Only Chief Audu Ogbeh was now Obasanjo’s credible crisis manager in addition to what his Chief of Staff – Gen Abdullahi Mohammed – could do. Ogbe and Adamu Ciroma saved Obasanjo, at a great cost in the case of Adamu Ciroma who could no longer enter Kaduna, totally controlled by Buharites. Obasanjo secured a second term by, according to Buharites, rigging the election blatantly, the same thing Buhari did in 2019. Buharites believe that if the media, the civil society, the critics and the campaigners did not ‘see’ what Obasanjo did in 2003, they should also be able to absorb his own rigging in 2019.
Once the second term was in the kitty, Obasanjo now unfolded on Atiku but it was a disaster. Each step he took, Atiku matched it, whether in documentary warfare or charges of immorality and corruption or whatever. Atiku’s strength in the media, in the judiciary and even in academia was at par if not superior to Obasanjo’s, consolidating Atiku’s membership of the club of individuals in Nigeria called ‘republics within the republic’. For four years, Obasanjo could neither get Atiku impeached or convicted of any charges so as to get him out of the way. At the end of the tenure, he wrote a review – My Watch – in which Atiku came out terribly bruised. Atiku’s intellectuals did write their own version in which Obasanjo is no less bruised but have, somehow, not released it contrary to the plan to do so almost immediately Obasanjo did his.
The book may not have been released because of the kind of ‘reconciliation’ between the two which occurred on the eve of the 2019 presidential contest. Today, that ‘reconciliation’ has evaporated and the two are back to the battlefield, with the 2023 presidential contest as the hottest site of the never ending feud between the two. Between 2003 and 2007 when they fought, Nigeria suffered. No researcher has delved into the outcomes of that conflict but it would shock people if and when such a research is conducted. The consequences of the 2023 phase of their never endless attrition may be greater this time. Peter Obi’s victory will be Obasanjo’s defeat of Atiku. On the other hand, Atiku’s victory will be his defeat of his boss at last. Given the match between them in past skirmishes, ordinary Nigerians may have to pray because each side will put in everything into the feuding.

Problem set ▸
a - From the passage on Obasanjo and Atiku, give the part that begins at the words "The book may" and stops after "into the feuding.", swapping "battlefield" for "battleground".
b - Answer these from the passage on Obasanjo and Atiku:
(i) Who was Obasanjo's Chief of Staff?
(ii) What was the title of the review Obasanjo wrote at the end of his tenure?
(iii) Which presidential contest is called the hottest site of the feud between the two?
The lines that come next are separate material, unrelated to the passage on Obasanjo and Atiku.

Provided material ▸
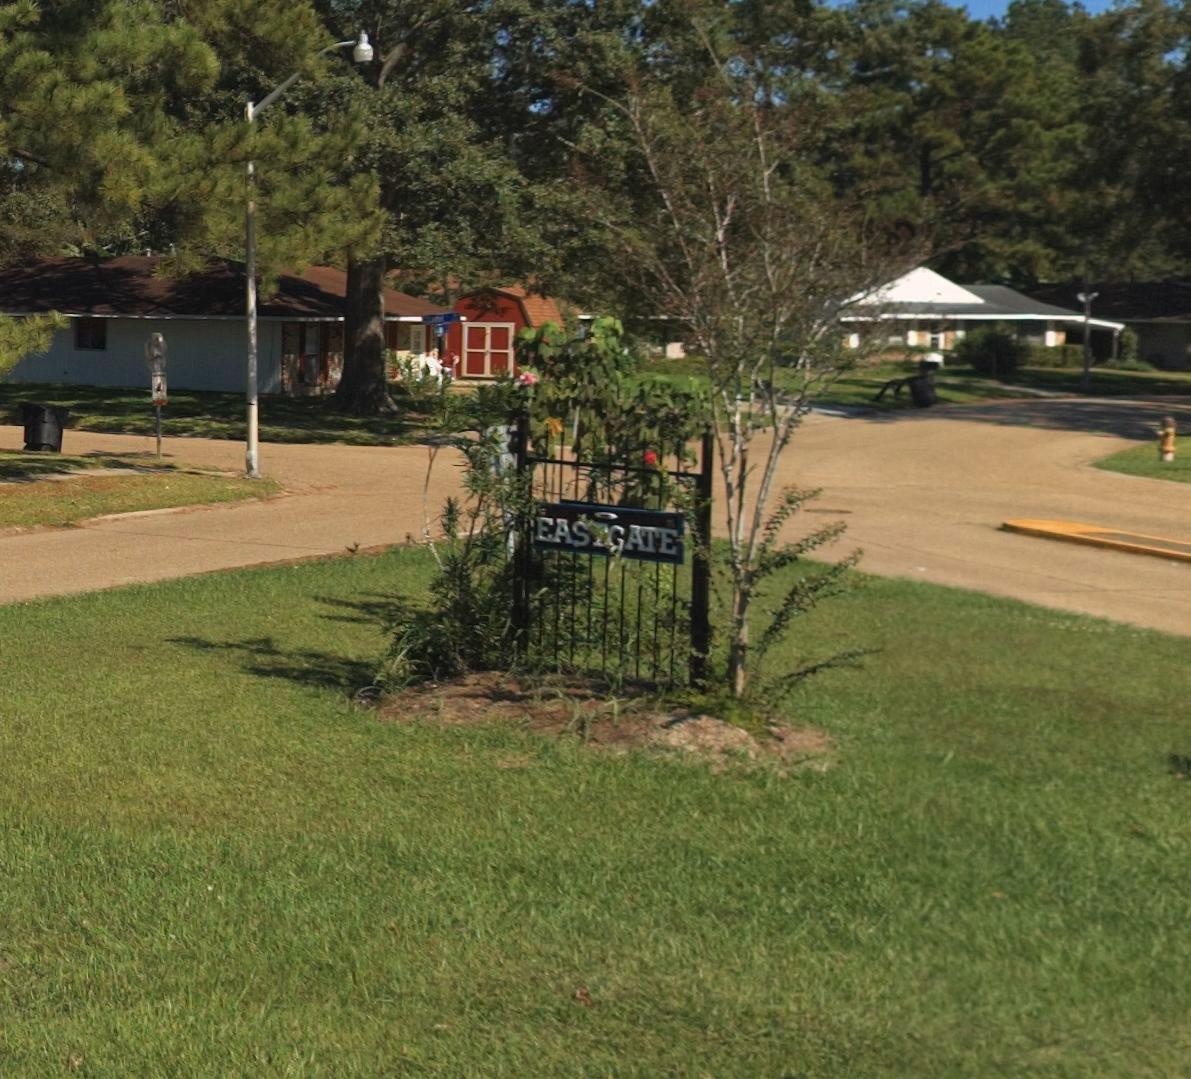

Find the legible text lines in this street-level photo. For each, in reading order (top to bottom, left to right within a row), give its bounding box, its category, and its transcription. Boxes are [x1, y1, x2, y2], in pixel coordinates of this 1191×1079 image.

Responses for each task ▸
a -
The book may not have been released because of the kind of ‘reconciliation’ between the two which occurred on the eve of the 2019 presidential contest. Today, that ‘reconciliation’ has evaporated and the two are back to the battleground, with the 2023 presidential contest as the hottest site of the never ending feud between the two. Between 2003 and 2007 when they fought, Nigeria suffered. No researcher has delved into the outcomes of that conflict but it would shock people if and when such a research is conducted. The consequences of the 2023 phase of their never endless attrition may be greater this time. Peter Obi’s victory will be Obasanjo’s defeat of Atiku. On the other hand, Atiku’s victory will be his defeat of his boss at last. Given the match between them in past skirmishes, ordinary Nigerians may have to pray because each side will put in everything into the feuding.

b -
(i) Gen Abdullahi Mohammed
(ii) My Watch
(iii) The 2023 presidential contest